::: Document excerpt
Rather, the scriptures command us to use whatever is at our disposal to tell the world about Jesus.  Today, especially in the secular West and much like ancient pagan Rome, there are few opportunities as good as Christmas, which is about the one time of year ordinary people are willing to hear about Jesus.  The Reformists are willing to throw that practical opportunity away for some self-conceited idea of ritual purity.
Instead of simply opposing things, ultra-conservatives like the SDARM should try something positive for a change.  It life, it is far easier to condemn others for a job without doing the job oneself.  In the 100-years of its existence, the SDARM, with its Pharisaic isolation, has done little to fulfil the Great Commission to take the Gospel to the whole world – the numbers speak for themselves.

Arguments from Spirit of Prophecy
The arguments from SOP for the SDARM prohibition on Christmas are also helpfully set out by Christine Godfrey in “Birthdays and Baal Worship” in 'independent historic' Reformist publication Sabbath Sermons:
‘I see no objection to placing even in our churches a Christmas or New Year tree bearing fruit in gifts and offerings for the cause of God. We may thus take advantage of the occasion to turn the customary gifts of the season into the right channel. And such a holiday celebration is a useful lesson to our children, teaching them to bestow their gifts in a manner to honor their Redeemer. But when we devote our means and labor to feasting ourselves, we fail to render to God that honor which is his due.’ {ST, January 4, 1883 par. 7}
‘Now, why is this so? It is because there is so much selfishness. Jesus Christ identified Himself with His suffering poor, and when we do the works of benevolence we are doing it unto Christ. I want to know how many of us are doing this kind of work. How many will keep Christmas aright? The wealthy bring gifts to their friends but they are rich still. Then how can this be a sacrifice to them? Then what shall we do to please God? I will tell you. If you would keep this day as you should, you would call upon the needy poor, and if they are in want of anything, supply that want.’ {21MR 223.5}
If Christmas is kept at all, it should be kept in a way that will be in harmony with its significance. Christ should be remembered, his name honored; the old, old story of his love should be recounted. Instead of saying by our actions that we are putting Christ out of our minds and hearts, we should testify to men, to angels, and to God, that we remember our Redeemer, by following his example of self-sacrifice for others’ good. But the day chosen to honor Christ is devoted by the many to honoring and pleasing themselves. Appointed to keep the Saviour in remembrance, it is spent in causing him to be forgotten.’ {RH, December 9, 1890 par. 3}
The above passages do not in fact suggest holidays, such as Christmas, should be prohibited outright.  Rather, they demonstrate that Mrs White believed:

  • Christmas celebrations, including a Christmas tree with gifts, can be used as useful Christian lessons, much like Paul and the innovative Christians;
  • the issue was not Christmas per se but rather the consumerist manner by which it was being kept; and
  • keeping Christmas was not obligatory, but it can be kept if done in the right way.
::::::
Activity list →
a) According to the article on the SDARM and Christmas, who set out the Spirit of Prophecy arguments for the SDARM prohibition on Christmas, and in which piece?
b) List every source reference that the article on the SDARM and Christmas places in curly brackets after a quoted passage.
c) Write a continuation of the article on the SDARM and Christmas, starting after its final bullet point.
::: Material supplied
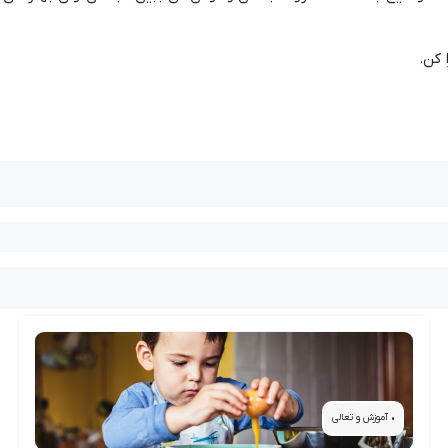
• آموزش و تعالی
::::::
::: Material supplied
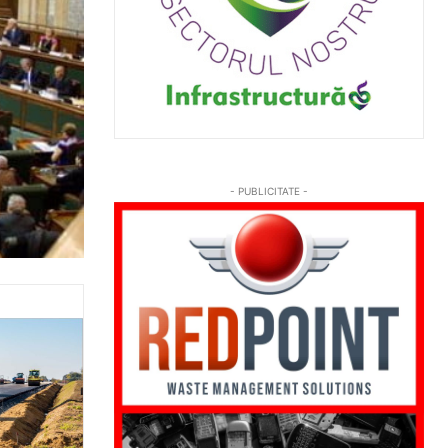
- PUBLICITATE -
::::::
Answer set →
a) Christine Godfrey, in "Birthdays and Baal Worship" in the Reformist publication Sabbath Sermons.

b)
ST, January 4, 1883 par. 7
21MR 223.5
RH, December 9, 1890 par. 3

c)
Again, many Christians live up to these ideas of true Christmas-keeping by helping at out a homeless shelter on Christmas.  Other Churches, including many mainstream Adventist Churches, have a Christmas tree at their Church where children are asked to give a present, which then goes to the poor.  Still other Churches, including many notable Adventist Churches, put on massive nativity dramas, ‘Road to Bethlehem’, which see thousands of people from the local community visit the Church to hear the truth about Jesus. 
In these ways, many mainstream Adventist Churches are living up to the true ideals of Christmas.  Can the SDARM, living in its Grinch-like ivory tower say the same?  Is the SDARM like the Good Samaritan who is willing to get its hands dirty, or is it more like the religious leaders of Jesus’ day, who simply walk by those in need for fear of ritual contamination?  

The Youth Exodus: The Consequences of a Joyless Life

So what are the consequences of a Grinch-like attitude to life, that crushes the joy out of life?  Well, apart from anything else, it usually results in the SDARM losing most of its young people.  As observed by Vance Ferrel in The Truth About the Adventist Reform Church at page 16:
‘They lose most of their young people. I know; for I have observed them for years and am well acquainted with many in the Reform Church and many who have left it.’
Given much of Sister White’s counsel about birthdays, Christmas and other holidays relates to the issue of child education, one could then simply look at the fruits of the SDARM approach.  That is, after all, the ultimate biblical test as to whether something is from God or Satan – judge them by their fruits.
One might even ask if Reformist leaders have the right to lead their congregations, given one of the primary criteria for an Elder of the Church is obedient children.  As observed in Tit 1:6:
‘An elder must be blameless, faithful to his wife, a man whose children believe and are not open to the charge of being wild and disobedient.’(emphasis added)
Simply ask how many SDARM leaders can be said to be managing their own households well?  And if they can’t, then they have no right to lead in the Church, as observed by Paul in 1 Tim 3:2-6:
‘Now the overseer is to be above reproach, faithful to his wife, temperate, self-controlled, respectable, hospitable, able to teach, not given to drunkenness, not violent but gentle, not quarrelsome, not a lover of money. He must manage his own family well and see that his children obey him, and he must do so in a manner worthy of full respect. (If anyone does not know how to manage his own family, how can he take care of God’s church?)’ (emphasis added)

A Season for Joy: Lessons from Zechariah

As outlined by Christine Godfrey above, the SDARM are very keen to quote Jam 4:9:
‘let my laughter be turned to mourning and my joy to heaviness when others around me are feasting and celebrating.’
However, does the Bible support such a sour look on all aspects of life?  Whilst there is certainly a season for seriousness and mourning, does not Solomon also teach in Ecc 3:1-8 there is also a season for joy, laughter and dancing – or do the SDARM selectively cherry pick the scriptures?  Would the Reformists replace all the Psalms of celebration and thanksgiving with just the Psalms of lament?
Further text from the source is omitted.